For their study, Dr Nordestgaard and colleagues analyzed information from a large database of the Danish population including 69,644 individuals for whom data on FH and Lp(a) levels were available. As these conditions are genetically determined and the study held records on individuals going back several decades, the researchers were able to analyze event rates during a median follow-up time of 42 years.

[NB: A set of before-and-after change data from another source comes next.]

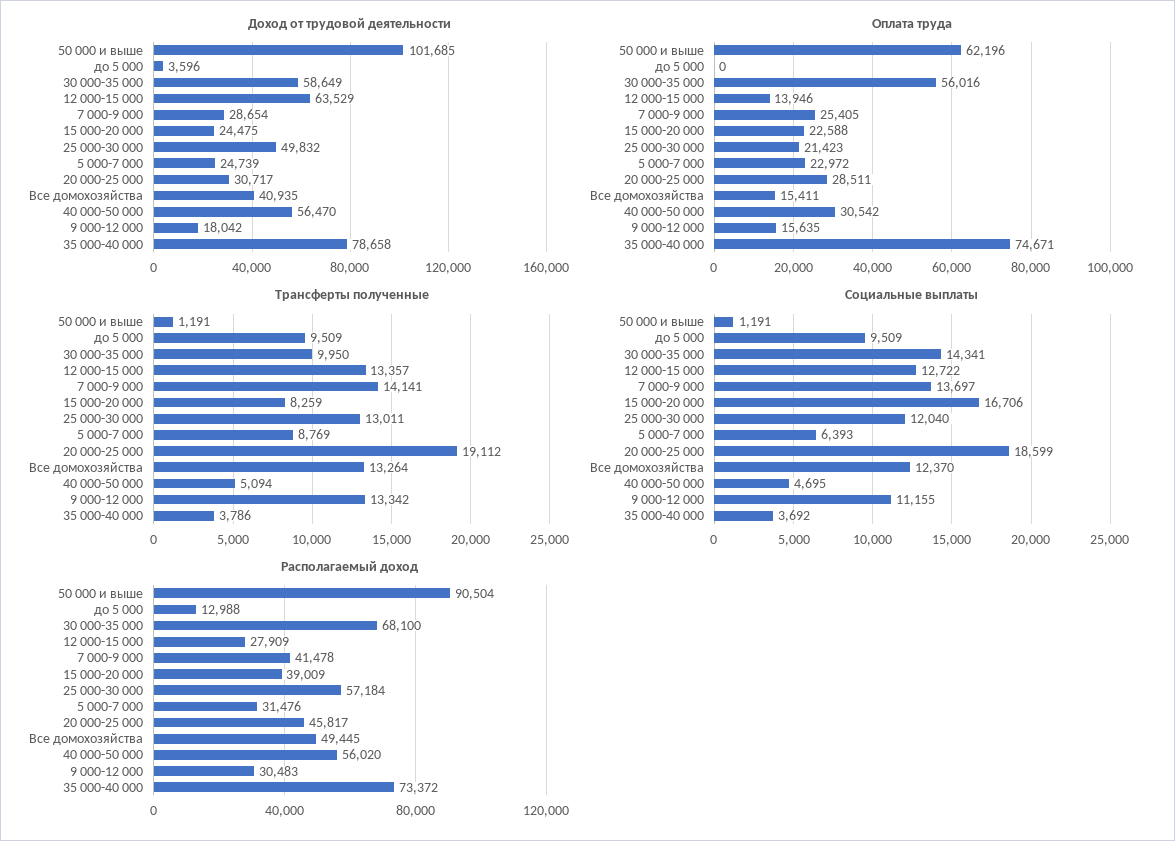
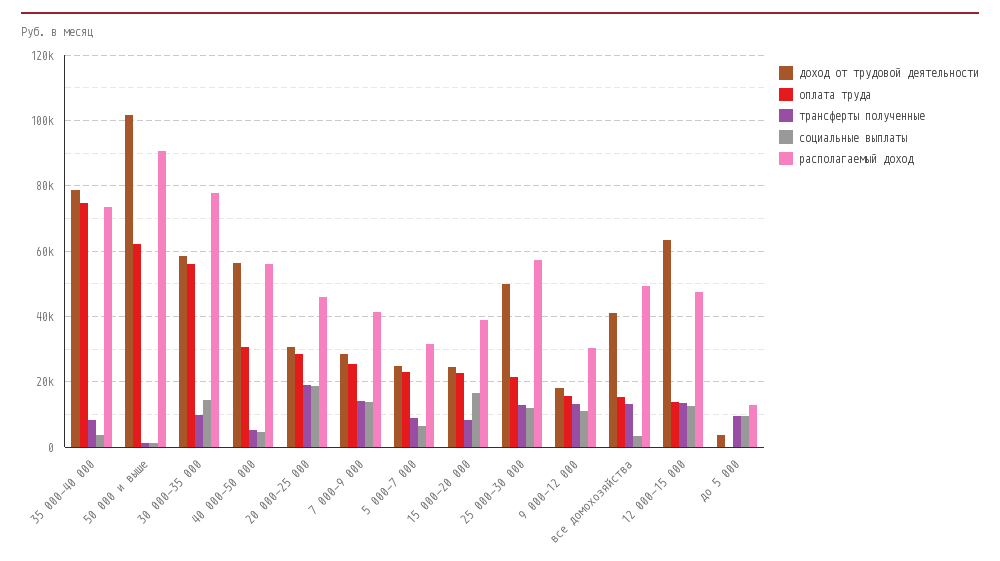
  {
    "Доход от трудовой деятельности": {
      "50 000 и выше": 101685,
      "до 5 000": 3596,
      "30 000-35 000": 58649,
      "12 000-15 000": 63529,
      "7 000-9 000": 28654,
      "15 000-20 000": 24475,
      "25 000-30 000": 49832,
      "5 000-7 000": 24739,
      "20 000-25 000": 30717,
      "Все домохозяйства": 40935,
      "40 000-50 000": 56470,
      "9 000-12 000": 18042,
      "35 000-40 000": 78658
    },
    "Оплата труда": {
      "50 000 и выше": 62196,
      "до 5 000": 0,
      "30 000-35 000": 56016,
      "12 000-15 000": 13946,
      "7 000-9 000": 25405,
      "15 000-20 000": 22588,
      "25 000-30 000": 21423,
      "5 000-7 000": 22972,
      "20 000-25 000": 28511,
      "Все домохозяйства": 15411,
      "40 000-50 000": 30542,
      "9 000-12 000": 15635,
      "35 000-40 000": 74671
    },
    "Трансферты полученные": {
      "50 000 и выше": 1191,
      "до 5 000": 9509,
      "30 000-35 000": 9950,
      "12 000-15 000": 13357,
      "7 000-9 000": 14141,
      "15 000-20 000": 8259,
      "25 000-30 000": 13011,
      "5 000-7 000": 8769,
      "20 000-25 000": 19112,
      "Все домохозяйства": 13264,
      "40 000-50 000": 5094,
      "9 000-12 000": 13342,
-     "35 000-40 000": 3786
+     "35 000-40 000": 8000
    },
    "Социальные выплаты": {
      "50 000 и выше": 1191,
      "до 5 000": 9509,
      "30 000-35 000": 14341,
      "12 000-15 000": 12722,
      "7 000-9 000": 13697,
      "15 000-20 000": 16706,
      "25 000-30 000": 12040,
      "5 000-7 000": 6393,
      "20 000-25 000": 18599,
-     "Все домохозяйства": 12370,
+     "Все домохозяйства": 4000,
      "40 000-50 000": 4695,
      "9 000-12 000": 11155,
      "35 000-40 000": 3692
    },
    "Располагаемый доход": {
      "50 000 и выше": 90504,
      "до 5 000": 12988,
-     "30 000-35 000": 68100,
+     "30 000-35 000": 78000,
-     "12 000-15 000": 27909,
+     "12 000-15 000": 48000,
      "7 000-9 000": 41478,
      "15 000-20 000": 39009,
      "25 000-30 000": 57184,
      "5 000-7 000": 31476,
      "20 000-25 000": 45817,
      "Все домохозяйства": 49445,
      "40 000-50 000": 56020,
      "9 000-12 000": 30483,
      "35 000-40 000": 73372
    }
  }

Results showed that Lp(a) levels associated with MI risk equivalent to that of clinical FH ranged from 67 to 402 mg/dL, depending on the definition used for FH. The Lp(a) level corresponding to the MI risk for genetically determined FH was 180 mg/dL.

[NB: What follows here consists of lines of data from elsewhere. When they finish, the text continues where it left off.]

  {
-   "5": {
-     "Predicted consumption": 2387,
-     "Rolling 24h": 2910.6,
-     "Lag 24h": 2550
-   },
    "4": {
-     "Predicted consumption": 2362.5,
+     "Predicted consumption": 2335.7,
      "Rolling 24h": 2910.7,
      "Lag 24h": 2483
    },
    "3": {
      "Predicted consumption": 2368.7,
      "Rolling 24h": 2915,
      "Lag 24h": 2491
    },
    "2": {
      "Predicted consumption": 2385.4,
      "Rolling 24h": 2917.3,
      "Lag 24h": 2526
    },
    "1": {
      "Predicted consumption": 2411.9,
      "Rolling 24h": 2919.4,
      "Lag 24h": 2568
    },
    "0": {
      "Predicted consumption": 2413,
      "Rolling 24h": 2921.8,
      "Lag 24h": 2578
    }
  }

In terms of risk for ASCVD events, the levels of Lp(a) corresponding to the risk associated with clinical FH ranged from 130 to 391 mg/dL, and the Lp(a) level corresponding to the ASCVD risk for genetically determined FH was 175 mg/dL.
He estimated these individuals have approximately a doubling of cardiovascular risk compared with the general population, and that risk increases further with rising Lp(a) levels.
Although a specific treatment for lowering Lp(a) levels is not yet available, Dr Nordestgaard stresses that it is still worth identifying individuals with raised Lp(a), as efforts can be made to address other cardiovascular risk factors.
Although a level of Lp(a) of around 70 mg/dL confers similar cardiovascular risk than some definitions of FH, Dr Nordestgaard says that lower levels than this should also be a signal for concern.
“We usually say Lp(a) levels of 50 mg/dL are when we need to start to take this seriously. And it’s estimated that about 20% of the White population will have levels of 50 mg/dL or over, and even more in the Black population,” he added.
“Screen for Both Conditions”In an accompanying editorial, Pamela Morris, MD, from the Medical University of South Carolina, Charleston; Jagat Narula, MD, from the Icahn School of Medicine, New York City; and Sotirios Tsimikas, MD, from the University of California San Diego, say, “The weight of evidence strongly supports that both genetic lipid disorders, elevated Lp(a) levels and FH, are causally associated with an increased risk of premature ASCVD and should be carefully considered in risk assessment and management for ASCVD risk reduction.”
“But this should not take away the importance of screening for raised Lp(a) levels,” she stressed.
Dr Morris agrees with Dr Nordestgaard that raised levels of Lp(a) may actually be more important for the population risk for cardiovascular disease than FH, as the prevalence of increased Lp(a) levels is higher.
Dr Morris points out that cardiovascular risk starts to increase at Lp(a) levels of 30 mg/dL (75 nmol/L).
The editorialists recommend that, “In addition to performing a lipid panel periodically according to evidence-based guidelines, measurement of Lp(a) levels should also be performed at least once in an individual’s lifetime for ASCVD risk assessment.”
They conclude that, “It is vital to continue to raise awareness among clinicians and patients of these high-risk genetic lipid disorders. Our understanding of both disorders is rapidly expanding, and promising novel therapeutics may offer hope for prevention of [cardiovascular disease] in patients with elevated Lp(a) levels in the future.”
This work was supported by Copenhagen University Hospital-Herlev Gentofte, Denmark, and the Danish Beckett-Foundation. The Copenhagen General Population Study is supported by the Copenhagen County Foundation and Copenhagen University Hospital-Herlev Gentofte. Dr Nordestgaard has been a consultant and a speaker for AstraZeneca, Sanofi, Regeneron, Akcea, Amgen, Kowa, Denka, Amarin, Novartis, Novo Nordisk, Silence Therapeutics, Abbott, and Esperion.
J Am Coll Cardiol. Published online November 14, 2022.